Namun, sejak tahun 2004, pembangunan yang diharapkan belum terlaksana, dan lahan tersebut kemudian ditempati oleh warga setempat.
Pada tahun 2023, perusahaan China bernama Xinyi berencana untuk berinvestasi di Pulau Rempang dengan nilai mencapai Rp172 triliun. Rencananya adalah membangun Rempang Eco-City, sebuah kawasan industri hijau, jasa, dan pariwisata.
Pengosongan Lahan dan Pertikaian dengan Warga
Ketika investor China berencana memasuki kawasan tersebut, mereka menemui kendala.

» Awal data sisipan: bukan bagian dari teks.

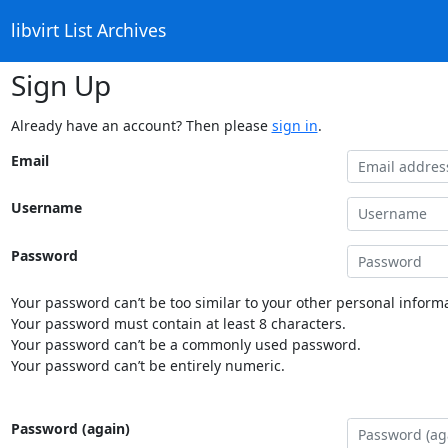
libvirt List Archives
Sign Up
Already have an account? Then please
sign in
.
Email
Username
Password
Your password can’t be too similar to your other personal informa
Your password must contain at least 8 characters.
Your password can’t be a commonly used password.
Your password can’t be entirely numeric.
Password (again)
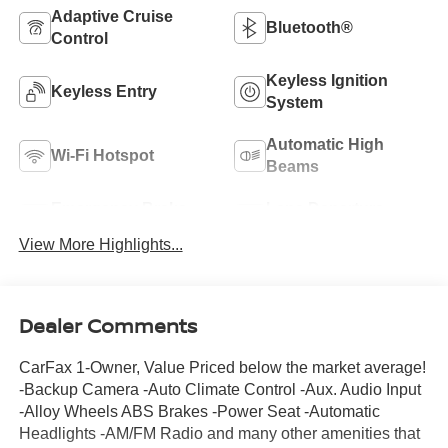
Adaptive Cruise
Bluetooth®
Control
Keyless Ignition
Keyless Entry
System
Automatic High
Wi-Fi Hotspot
Beams
Emergency Brake
Lane Departure
Assist
Warning
View More Highlights...
Dealer Comments
CarFax 1-Owner, Value Priced below the market average!
-Backup Camera -Auto Climate Control -Aux. Audio Input
-Alloy Wheels ABS Brakes -Power Seat -Automatic
Headlights -AM/FM Radio and many other amenities that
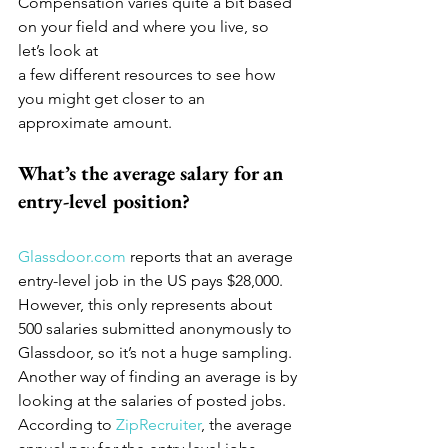
Compensation varies quite a bit based 
on your field and where you live, so 
let’s look at
a few different resources to see how 
you might get closer to an 
approximate amount.
What’s the average salary for an 
entry-level position?
Glassdoor.com
 reports that an average 
entry-level job in the US pays $28,000. 
However, this only represents about 
500 salaries submitted anonymously to 
Glassdoor, so it’s not a huge sampling. 
Another way of finding an average is by 
looking at the salaries of posted jobs. 
According to 
ZipRecruiter
, the average 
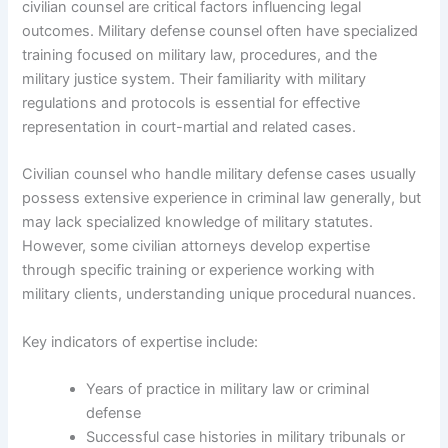
civilian counsel are critical factors influencing legal
outcomes. Military defense counsel often have specialized
training focused on military law, procedures, and the
military justice system. Their familiarity with military
regulations and protocols is essential for effective
representation in court-martial and related cases.
Civilian counsel who handle military defense cases usually
possess extensive experience in criminal law generally, but
may lack specialized knowledge of military statutes.
However, some civilian attorneys develop expertise
through specific training or experience working with
military clients, understanding unique procedural nuances.
Key indicators of expertise include:
Years of practice in military law or criminal
defense
Successful case histories in military tribunals or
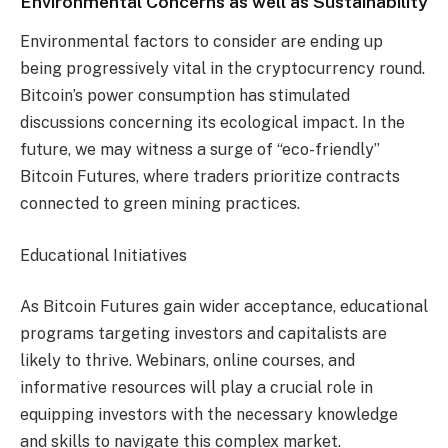
Environmental Concerns as well as Sustainability
Environmental factors to consider are ending up
being progressively vital in the cryptocurrency round.
Bitcoin’s power consumption has stimulated
discussions concerning its ecological impact. In the
future, we may witness a surge of “eco-friendly”
Bitcoin Futures, where traders prioritize contracts
connected to green mining practices.
Educational Initiatives
As Bitcoin Futures gain wider acceptance, educational
programs targeting investors and capitalists are
likely to thrive. Webinars, online courses, and
informative resources will play a crucial role in
equipping investors with the necessary knowledge
and skills to navigate this complex market.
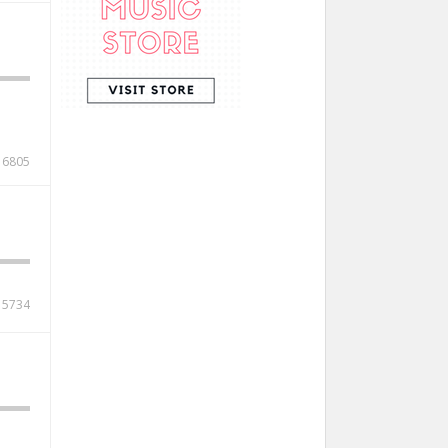
6805
5734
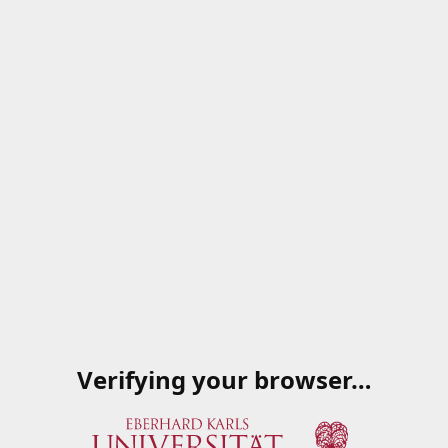
Verifying your browser…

Lahan yang diharapkan kosong ternyata telah dihuni oleh warga sekitar.
Upaya pengosongan lahan memicu bentrokan antara pihak kepolisian dan masyarakat setempat, yang sangat yakin bahwa tanah di Pulau Rempang adalah tanah ulayat yang tidak boleh diganggu gugat.
Konflik lahan di Pulau Rempang menjadi kompleks dengan pertimbangan hukum yang harus diperhatikan.
Sementara pemerintah dan investor melihatnya sebagai hak milik yang diberikan kepada perusahaan, masyarakat setempat menganggapnya sebagai tanah ulayat yang harus dipertahankan.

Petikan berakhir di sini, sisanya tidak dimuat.